**PROMPT:** In the passage on letting go, substitute "unsettling" for "jolting" and write out the section from "I wanted to be" to "in a while.".

**EXTRACTED TEXT:**
begin

In another scenario, a man wonders why he fights with his wife so much. They can never seem to get along, and they have blow-up fights. Together, they’re like fire and gasoline. They’re on the brink of divorce when they decide to go for a past life regression. It is revealed to them that they have had many lifetimes together, and they have killed each other in quite a few of them. This is a wake-up call for them. They both understand what’s been causing so much unnecessary stress on the relationship, and they commit to each other and the relationship, agreeing that they will push through these uncomfortable feelings to find the love that’s been waiting for them for years.

Every lifetime holds a message, a lesson, and an opportunity for our souls to grow and evolve. Not all our problems are rooted in this lifetimes, and as humans we have to learn to accept our flaws and broken pieces. We must open ourselves up for healing and trust that Spirit will help us heal when we ask for it. Our soul wounds do not have to hinder us from having a life filled with love, joy, and peace. We can push through the discomfort these wounds may have triggered to find the waters of Divine healing waiting for us when we are ready to fully immerse ourselves in it.

Beauty in the Breakdown: Letting Go

We must be willing to let go of the life we planned so as to have the life that is waiting for us. ~ Joseph Campbell

 

One thing I learned during my Twin Flame experience was we have little control over what happens in these connections. And the more we try to control it, the more resistance we will face. The Universe has free rein; we do not. We can do our best to fight it, but we will never win. I fought the Universe tooth and nail. I was determined to get my happy ending with my twin. I thought “We are meant to be. We belong together. This will happen. I know it will. How could it not? He will realize how much he loves me. He will see what I see. I am going to do everything in my power to bring us back together.”

The first year after the separation was hell on earth. It felt as if I was mourning my husband, only he wasn’t dead. He was living in another city without me. He refused to talk to me. It was devastating. I felt deep rejection, but I had read so much about these connections that I knew he was reflecting my lifetime emotional issues back to me. It didn’t make it hurt any less. It may not have been deliberate rejection, because there were spiritual reasons behind it, but it still tore my heart apart. When I found out he was dating another woman, it was the equivalent of somebody taking a sharp knife and stabbing me in the chest over and over until there was nothing left of me. 

At some point, I realized that I had control issues when it came to my life. The more I read about the Buddhist belief of “letting go”, the more I fought it. I told myself “I don’t want to let go. He’s my twin. I love him. I never want to let him go. I don’t want to give up on him. I hurt him. It was my fault. I can make it right.” My head was spinning with half truths, hopes and dreams, and negative thinking. I couldn’t tell the difference between my clairaudience and the voice in my head telling myself lies to make me feel better. “He will come back. Yes, he will come back.” I couldn’t let go of that. I was miserable, but I could not let go of that outcome.

I wanted to be with him and marry him. I wanted to live the rest of my life with him. He just needed to come back. I was intuitive, but I did everything I could to push those intuitive messages away to make room for what I wanted to hear. At times, I was delusional. I will be the first to admit it. I believe that these connections are so powerful and so jolting to our whole being, that we may slip into delusion once in a while.

end

**RECORDS PROVIDED:**
begin

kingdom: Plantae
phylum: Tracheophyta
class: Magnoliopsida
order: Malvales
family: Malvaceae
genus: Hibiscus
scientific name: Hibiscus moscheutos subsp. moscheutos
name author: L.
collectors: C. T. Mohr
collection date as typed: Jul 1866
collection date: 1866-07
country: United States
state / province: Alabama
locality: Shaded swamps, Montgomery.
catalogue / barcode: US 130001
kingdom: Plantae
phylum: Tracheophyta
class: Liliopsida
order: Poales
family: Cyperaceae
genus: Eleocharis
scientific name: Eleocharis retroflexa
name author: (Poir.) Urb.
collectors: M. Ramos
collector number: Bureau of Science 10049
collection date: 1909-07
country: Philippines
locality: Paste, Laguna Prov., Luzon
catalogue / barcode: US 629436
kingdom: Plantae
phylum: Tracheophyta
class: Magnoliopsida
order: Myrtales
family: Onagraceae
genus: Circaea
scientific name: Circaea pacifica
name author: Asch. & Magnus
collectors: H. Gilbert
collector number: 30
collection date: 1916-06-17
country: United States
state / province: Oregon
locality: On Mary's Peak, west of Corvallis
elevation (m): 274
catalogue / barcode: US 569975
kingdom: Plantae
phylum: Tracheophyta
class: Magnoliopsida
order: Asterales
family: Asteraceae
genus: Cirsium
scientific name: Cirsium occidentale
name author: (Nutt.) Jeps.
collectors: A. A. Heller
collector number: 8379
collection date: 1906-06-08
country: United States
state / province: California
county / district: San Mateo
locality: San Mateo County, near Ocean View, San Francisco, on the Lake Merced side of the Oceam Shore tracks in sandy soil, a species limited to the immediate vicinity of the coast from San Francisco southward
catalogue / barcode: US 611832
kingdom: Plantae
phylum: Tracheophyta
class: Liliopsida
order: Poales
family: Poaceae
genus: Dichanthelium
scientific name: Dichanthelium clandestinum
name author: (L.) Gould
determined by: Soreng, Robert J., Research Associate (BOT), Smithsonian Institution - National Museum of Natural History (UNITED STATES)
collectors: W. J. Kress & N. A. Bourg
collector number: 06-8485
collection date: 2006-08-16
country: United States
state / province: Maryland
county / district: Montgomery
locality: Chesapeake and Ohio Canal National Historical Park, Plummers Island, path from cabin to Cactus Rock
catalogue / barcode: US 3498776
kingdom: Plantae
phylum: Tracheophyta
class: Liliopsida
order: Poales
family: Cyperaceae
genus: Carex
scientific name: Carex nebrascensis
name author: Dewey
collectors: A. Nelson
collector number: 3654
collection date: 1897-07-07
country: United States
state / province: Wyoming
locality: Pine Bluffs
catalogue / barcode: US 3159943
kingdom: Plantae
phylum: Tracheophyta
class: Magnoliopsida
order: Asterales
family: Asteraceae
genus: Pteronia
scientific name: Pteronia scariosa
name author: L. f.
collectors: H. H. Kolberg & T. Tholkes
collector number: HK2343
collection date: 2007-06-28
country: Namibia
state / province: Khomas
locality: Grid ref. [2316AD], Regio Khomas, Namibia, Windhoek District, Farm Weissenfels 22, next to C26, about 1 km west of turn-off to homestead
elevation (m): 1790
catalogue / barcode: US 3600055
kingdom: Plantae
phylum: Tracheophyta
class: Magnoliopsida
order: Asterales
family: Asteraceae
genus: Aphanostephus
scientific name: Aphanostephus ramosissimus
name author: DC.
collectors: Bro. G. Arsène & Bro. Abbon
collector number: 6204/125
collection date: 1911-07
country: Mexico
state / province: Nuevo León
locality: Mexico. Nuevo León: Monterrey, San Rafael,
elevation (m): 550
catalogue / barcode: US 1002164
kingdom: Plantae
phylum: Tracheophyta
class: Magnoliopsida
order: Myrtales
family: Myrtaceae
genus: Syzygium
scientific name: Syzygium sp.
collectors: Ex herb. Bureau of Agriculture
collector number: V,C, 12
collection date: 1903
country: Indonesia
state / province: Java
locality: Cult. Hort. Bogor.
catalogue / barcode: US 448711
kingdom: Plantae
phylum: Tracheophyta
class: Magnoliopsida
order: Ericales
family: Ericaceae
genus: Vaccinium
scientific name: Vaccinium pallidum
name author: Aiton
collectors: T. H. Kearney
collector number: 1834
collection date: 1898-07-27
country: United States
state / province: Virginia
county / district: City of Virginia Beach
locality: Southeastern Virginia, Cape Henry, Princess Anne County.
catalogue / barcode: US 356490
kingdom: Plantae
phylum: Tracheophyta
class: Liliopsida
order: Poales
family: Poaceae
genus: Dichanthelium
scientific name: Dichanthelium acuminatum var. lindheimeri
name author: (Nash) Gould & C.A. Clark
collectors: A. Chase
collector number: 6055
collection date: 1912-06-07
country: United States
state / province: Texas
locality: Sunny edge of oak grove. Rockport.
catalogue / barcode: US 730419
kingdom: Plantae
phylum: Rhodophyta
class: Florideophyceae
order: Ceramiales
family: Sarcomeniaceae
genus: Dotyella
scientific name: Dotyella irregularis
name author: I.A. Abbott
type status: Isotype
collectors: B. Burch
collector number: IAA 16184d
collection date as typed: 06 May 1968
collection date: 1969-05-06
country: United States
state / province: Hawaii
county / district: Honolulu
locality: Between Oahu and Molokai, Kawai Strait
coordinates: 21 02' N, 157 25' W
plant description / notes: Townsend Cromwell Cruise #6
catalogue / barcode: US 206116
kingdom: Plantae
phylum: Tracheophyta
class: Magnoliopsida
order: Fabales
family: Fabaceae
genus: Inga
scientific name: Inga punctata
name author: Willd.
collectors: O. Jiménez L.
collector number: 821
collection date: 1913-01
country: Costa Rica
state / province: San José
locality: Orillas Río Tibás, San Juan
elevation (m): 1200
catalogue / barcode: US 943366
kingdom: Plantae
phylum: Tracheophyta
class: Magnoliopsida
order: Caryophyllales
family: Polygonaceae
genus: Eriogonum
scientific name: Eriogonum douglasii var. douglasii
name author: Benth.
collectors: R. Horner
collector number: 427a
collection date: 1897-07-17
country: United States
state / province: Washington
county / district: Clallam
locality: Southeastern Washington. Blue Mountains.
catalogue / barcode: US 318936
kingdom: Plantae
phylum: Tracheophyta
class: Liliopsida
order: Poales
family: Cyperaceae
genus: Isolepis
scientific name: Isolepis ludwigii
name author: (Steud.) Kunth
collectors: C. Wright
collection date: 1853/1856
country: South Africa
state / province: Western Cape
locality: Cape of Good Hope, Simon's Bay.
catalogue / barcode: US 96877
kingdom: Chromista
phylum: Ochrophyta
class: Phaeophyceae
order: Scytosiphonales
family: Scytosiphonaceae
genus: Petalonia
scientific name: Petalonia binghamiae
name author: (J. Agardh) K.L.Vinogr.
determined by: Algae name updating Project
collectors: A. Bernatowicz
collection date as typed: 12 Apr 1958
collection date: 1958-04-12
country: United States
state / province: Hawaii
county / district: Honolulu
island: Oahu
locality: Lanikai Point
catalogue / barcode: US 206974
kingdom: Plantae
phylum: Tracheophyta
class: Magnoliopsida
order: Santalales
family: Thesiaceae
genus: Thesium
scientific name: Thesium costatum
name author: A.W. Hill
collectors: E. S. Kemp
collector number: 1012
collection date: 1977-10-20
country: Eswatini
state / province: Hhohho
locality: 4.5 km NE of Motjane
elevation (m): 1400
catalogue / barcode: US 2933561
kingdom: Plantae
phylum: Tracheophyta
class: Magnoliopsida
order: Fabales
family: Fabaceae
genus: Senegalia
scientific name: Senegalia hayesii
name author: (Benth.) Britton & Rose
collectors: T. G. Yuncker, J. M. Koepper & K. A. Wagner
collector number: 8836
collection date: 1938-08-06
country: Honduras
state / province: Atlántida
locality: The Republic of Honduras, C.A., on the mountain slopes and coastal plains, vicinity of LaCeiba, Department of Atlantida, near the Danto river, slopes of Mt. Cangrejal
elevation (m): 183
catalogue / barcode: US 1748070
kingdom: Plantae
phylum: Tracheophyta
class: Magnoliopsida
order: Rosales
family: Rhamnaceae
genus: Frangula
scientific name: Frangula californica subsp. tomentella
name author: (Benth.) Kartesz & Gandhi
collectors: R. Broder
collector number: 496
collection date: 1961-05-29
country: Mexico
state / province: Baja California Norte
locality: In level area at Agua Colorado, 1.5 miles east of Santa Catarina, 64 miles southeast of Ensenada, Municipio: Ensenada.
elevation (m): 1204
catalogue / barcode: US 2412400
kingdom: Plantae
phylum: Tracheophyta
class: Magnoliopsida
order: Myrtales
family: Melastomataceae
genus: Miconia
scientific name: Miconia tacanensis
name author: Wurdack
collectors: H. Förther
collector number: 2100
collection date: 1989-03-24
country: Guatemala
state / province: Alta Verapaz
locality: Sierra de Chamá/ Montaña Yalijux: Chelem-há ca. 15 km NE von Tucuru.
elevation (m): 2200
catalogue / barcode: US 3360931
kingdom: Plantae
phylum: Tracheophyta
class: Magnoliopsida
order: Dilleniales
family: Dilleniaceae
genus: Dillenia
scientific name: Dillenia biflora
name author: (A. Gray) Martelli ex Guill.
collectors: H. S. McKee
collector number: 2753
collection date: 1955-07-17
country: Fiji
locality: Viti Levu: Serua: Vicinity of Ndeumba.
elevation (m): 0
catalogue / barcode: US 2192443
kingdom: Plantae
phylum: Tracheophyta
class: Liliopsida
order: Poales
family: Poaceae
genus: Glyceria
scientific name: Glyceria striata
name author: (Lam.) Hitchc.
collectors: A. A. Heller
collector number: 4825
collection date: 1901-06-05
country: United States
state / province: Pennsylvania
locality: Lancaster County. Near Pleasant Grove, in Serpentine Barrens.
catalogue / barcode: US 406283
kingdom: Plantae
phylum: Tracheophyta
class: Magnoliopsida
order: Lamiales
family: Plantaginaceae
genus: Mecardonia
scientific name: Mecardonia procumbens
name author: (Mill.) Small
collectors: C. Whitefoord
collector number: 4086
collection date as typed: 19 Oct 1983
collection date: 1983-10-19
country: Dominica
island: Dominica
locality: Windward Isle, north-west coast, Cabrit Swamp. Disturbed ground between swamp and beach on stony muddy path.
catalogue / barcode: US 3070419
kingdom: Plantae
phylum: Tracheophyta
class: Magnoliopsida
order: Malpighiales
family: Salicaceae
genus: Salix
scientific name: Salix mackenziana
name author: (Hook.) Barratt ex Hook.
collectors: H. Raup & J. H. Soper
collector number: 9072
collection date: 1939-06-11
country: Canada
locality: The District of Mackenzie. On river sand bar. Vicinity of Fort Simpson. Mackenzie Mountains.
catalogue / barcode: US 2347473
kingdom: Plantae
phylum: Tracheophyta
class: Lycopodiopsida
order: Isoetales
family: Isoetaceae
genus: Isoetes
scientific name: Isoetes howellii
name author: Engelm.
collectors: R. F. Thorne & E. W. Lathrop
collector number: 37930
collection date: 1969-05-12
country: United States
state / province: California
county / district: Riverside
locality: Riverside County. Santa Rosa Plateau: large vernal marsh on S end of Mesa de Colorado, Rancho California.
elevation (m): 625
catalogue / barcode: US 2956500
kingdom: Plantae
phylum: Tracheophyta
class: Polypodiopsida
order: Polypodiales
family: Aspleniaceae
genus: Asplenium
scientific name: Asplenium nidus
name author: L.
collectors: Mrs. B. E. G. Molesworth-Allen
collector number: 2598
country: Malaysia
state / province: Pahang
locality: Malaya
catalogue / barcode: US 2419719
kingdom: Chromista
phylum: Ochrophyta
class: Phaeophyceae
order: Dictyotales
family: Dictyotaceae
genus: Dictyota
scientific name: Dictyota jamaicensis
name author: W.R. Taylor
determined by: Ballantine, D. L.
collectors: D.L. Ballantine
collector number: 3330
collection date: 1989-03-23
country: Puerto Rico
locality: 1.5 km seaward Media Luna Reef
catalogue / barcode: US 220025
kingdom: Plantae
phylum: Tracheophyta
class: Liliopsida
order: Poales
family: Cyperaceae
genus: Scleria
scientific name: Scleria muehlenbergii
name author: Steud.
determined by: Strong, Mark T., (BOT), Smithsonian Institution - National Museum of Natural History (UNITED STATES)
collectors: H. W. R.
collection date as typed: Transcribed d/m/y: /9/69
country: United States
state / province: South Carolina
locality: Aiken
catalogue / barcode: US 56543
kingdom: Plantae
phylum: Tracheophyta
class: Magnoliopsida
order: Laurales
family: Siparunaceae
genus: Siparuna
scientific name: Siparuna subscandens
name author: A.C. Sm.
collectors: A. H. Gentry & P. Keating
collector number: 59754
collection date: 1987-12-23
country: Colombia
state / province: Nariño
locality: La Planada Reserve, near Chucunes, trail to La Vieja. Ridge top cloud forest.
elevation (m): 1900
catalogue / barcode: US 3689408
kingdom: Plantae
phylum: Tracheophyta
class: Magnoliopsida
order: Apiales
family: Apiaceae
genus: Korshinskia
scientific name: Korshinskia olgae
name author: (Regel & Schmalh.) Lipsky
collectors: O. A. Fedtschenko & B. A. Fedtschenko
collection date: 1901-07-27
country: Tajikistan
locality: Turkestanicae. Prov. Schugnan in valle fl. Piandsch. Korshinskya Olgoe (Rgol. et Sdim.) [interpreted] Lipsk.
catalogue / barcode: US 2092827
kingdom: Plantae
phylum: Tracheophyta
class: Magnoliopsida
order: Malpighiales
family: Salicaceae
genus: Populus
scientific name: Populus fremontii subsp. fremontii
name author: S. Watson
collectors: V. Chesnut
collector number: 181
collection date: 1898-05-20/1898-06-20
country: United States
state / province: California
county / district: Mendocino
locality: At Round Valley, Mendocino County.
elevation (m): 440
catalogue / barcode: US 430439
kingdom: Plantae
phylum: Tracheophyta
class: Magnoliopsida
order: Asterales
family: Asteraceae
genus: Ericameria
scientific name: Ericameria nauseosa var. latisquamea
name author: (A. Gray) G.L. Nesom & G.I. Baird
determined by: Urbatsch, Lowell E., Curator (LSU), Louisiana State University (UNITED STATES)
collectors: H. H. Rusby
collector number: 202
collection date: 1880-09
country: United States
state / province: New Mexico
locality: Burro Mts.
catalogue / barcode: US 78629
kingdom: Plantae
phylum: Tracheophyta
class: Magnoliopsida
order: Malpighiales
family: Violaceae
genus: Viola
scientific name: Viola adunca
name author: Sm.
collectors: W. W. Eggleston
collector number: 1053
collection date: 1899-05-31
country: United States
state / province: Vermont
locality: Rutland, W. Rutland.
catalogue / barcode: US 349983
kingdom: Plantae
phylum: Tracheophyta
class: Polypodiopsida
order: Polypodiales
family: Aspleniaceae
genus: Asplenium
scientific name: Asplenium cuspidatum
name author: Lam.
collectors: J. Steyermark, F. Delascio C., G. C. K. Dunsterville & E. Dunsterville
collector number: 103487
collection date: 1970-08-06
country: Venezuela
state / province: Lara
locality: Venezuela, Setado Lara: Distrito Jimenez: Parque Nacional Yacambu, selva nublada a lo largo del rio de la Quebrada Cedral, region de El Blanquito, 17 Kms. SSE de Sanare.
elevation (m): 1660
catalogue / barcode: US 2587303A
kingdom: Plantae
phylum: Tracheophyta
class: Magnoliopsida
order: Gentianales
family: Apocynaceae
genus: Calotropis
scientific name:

end

**EXPECTED ANSWER:**
I wanted to be with him and marry him. I wanted to live the rest of my life with him. He just needed to come back. I was intuitive, but I did everything I could to push those intuitive messages away to make room for what I wanted to hear. At times, I was delusional. I will be the first to admit it. I believe that these connections are so powerful and so unsettling to our whole being, that we may slip into delusion once in a while.